Task to carry out
The answer is a stretch of the material below, returned exactly: the line containing "10.2 km kohteesta Hat Pak Meng", the line containing "Yhteystiedot", and all lines between.

▶

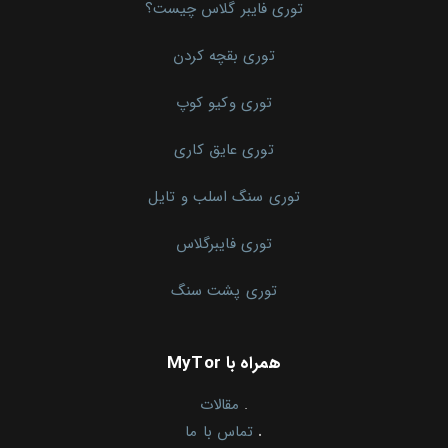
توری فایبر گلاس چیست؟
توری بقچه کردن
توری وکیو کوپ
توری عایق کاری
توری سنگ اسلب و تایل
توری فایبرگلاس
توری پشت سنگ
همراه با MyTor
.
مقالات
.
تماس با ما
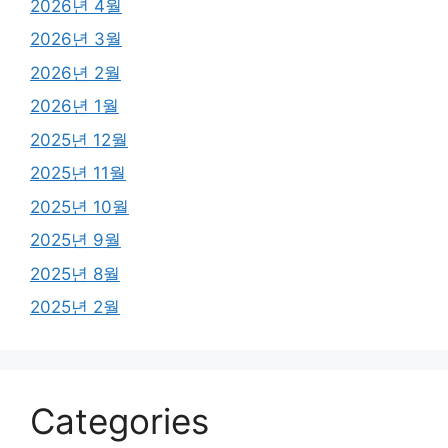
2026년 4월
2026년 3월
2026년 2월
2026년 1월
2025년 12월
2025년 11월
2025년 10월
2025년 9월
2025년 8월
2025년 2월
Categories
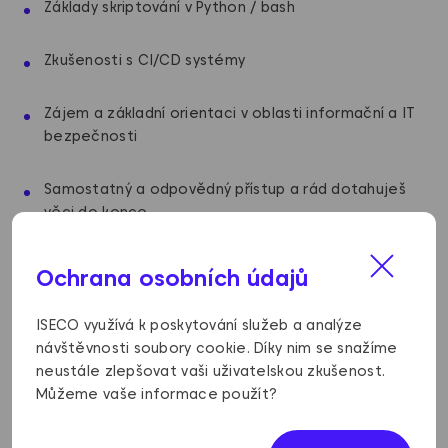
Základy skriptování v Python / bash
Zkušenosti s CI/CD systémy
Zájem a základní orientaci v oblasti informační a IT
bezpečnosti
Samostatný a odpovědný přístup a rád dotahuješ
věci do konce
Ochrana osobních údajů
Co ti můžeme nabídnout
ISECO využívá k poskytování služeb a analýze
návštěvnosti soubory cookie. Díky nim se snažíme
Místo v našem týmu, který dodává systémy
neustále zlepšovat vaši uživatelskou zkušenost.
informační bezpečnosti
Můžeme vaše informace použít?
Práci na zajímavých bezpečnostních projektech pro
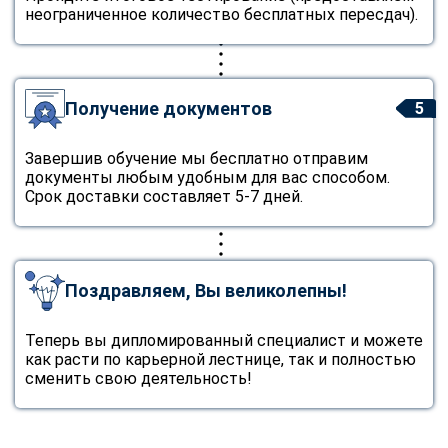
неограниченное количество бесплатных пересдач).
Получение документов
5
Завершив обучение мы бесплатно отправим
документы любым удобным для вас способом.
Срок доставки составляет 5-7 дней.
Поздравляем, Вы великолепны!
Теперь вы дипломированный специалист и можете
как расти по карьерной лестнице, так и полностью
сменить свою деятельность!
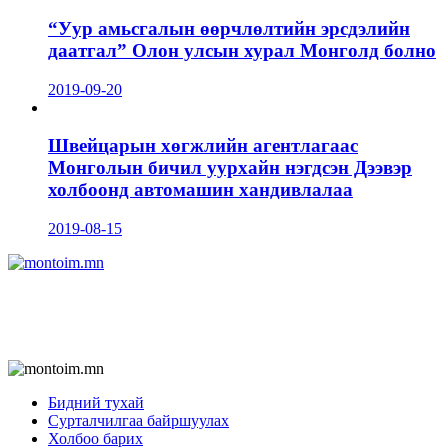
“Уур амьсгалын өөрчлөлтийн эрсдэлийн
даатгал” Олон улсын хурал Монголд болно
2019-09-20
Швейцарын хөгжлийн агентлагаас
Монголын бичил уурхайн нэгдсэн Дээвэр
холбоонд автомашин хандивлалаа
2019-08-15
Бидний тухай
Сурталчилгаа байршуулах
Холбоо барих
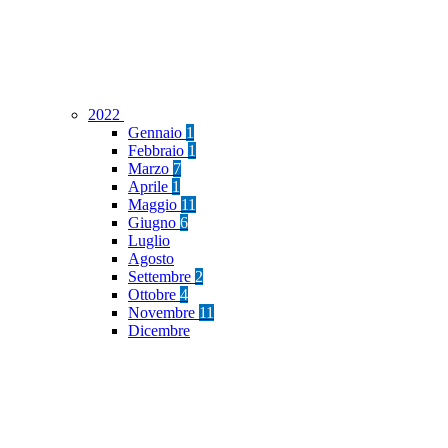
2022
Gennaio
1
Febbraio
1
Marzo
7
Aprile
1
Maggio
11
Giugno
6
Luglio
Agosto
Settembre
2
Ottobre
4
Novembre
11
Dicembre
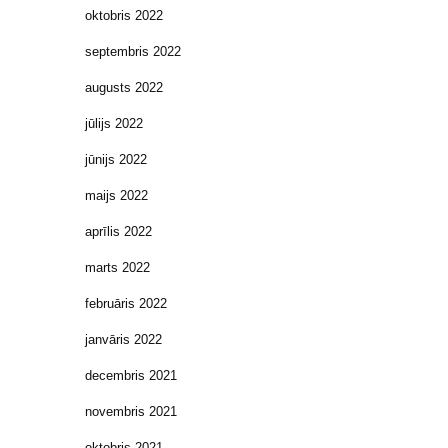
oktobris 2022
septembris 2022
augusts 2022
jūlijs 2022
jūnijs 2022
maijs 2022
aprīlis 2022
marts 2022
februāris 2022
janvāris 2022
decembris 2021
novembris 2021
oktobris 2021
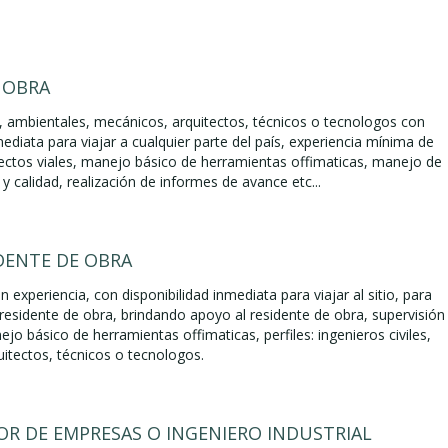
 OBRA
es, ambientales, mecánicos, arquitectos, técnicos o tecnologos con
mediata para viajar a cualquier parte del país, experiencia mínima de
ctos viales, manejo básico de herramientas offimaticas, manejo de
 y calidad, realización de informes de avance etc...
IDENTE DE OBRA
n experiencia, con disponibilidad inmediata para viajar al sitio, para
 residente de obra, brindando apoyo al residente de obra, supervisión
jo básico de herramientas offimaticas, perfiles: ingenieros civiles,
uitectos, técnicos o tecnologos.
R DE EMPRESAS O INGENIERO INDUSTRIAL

◀
▶

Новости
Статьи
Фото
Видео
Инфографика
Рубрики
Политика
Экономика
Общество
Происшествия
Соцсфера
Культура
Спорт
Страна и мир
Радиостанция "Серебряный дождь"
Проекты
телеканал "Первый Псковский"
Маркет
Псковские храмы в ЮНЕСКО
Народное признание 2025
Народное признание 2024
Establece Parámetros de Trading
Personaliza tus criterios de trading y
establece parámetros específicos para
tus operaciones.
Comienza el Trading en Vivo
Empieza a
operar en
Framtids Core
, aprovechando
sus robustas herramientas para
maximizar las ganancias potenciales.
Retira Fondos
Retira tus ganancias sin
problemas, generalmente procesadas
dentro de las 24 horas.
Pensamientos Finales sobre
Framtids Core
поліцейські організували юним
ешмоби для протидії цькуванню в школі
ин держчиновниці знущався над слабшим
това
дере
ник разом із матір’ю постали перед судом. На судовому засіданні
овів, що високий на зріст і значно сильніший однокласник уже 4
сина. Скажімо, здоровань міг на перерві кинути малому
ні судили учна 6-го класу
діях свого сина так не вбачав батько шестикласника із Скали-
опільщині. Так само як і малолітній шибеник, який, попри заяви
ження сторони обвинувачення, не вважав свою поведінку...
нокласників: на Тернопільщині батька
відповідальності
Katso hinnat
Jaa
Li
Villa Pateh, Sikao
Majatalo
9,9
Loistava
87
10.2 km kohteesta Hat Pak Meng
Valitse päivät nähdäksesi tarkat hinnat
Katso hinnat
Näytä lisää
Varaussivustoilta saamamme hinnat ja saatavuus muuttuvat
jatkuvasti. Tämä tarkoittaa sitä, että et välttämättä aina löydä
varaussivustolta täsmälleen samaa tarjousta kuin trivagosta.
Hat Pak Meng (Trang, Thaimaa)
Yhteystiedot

◀

Response
10.2 km kohteesta Hat Pak Meng
Valitse päivät nähdäksesi tarkat hinnat
Katso hinnat
Näytä lisää
Varaussivustoilta saamamme hinnat ja saatavuus muuttuvat
jatkuvasti. Tämä tarkoittaa sitä, että et välttämättä aina löydä
varaussivustolta täsmälleen samaa tarjousta kuin trivagosta.
Hat Pak Meng (Trang, Thaimaa)
Yhteystiedot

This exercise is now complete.